(Available data begins)
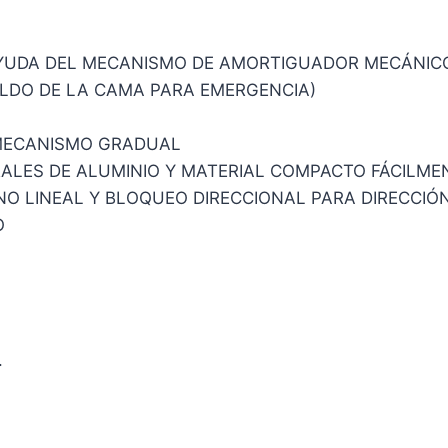
AYUDA DEL MECANISMO DE AMORTIGUADOR MECÁNIC
ALDO DE LA CAMA PARA EMERGENCIA)
 MECANISMO GRADUAL
ERALES DE ALUMINIO Y MATERIAL COMPACTO FÁCILM
O LINEAL Y BLOQUEO DIRECCIONAL PARA DIRECCIÓN 
O
.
(Available data ends)
→ Problem to work on: Show every line of the listing containing the string "MECANISMO" by copying it.

→ Task output:
AYUDA DEL MECANISMO DE AMORTIGUADOR MECÁNIC
 MECANISMO GRADUAL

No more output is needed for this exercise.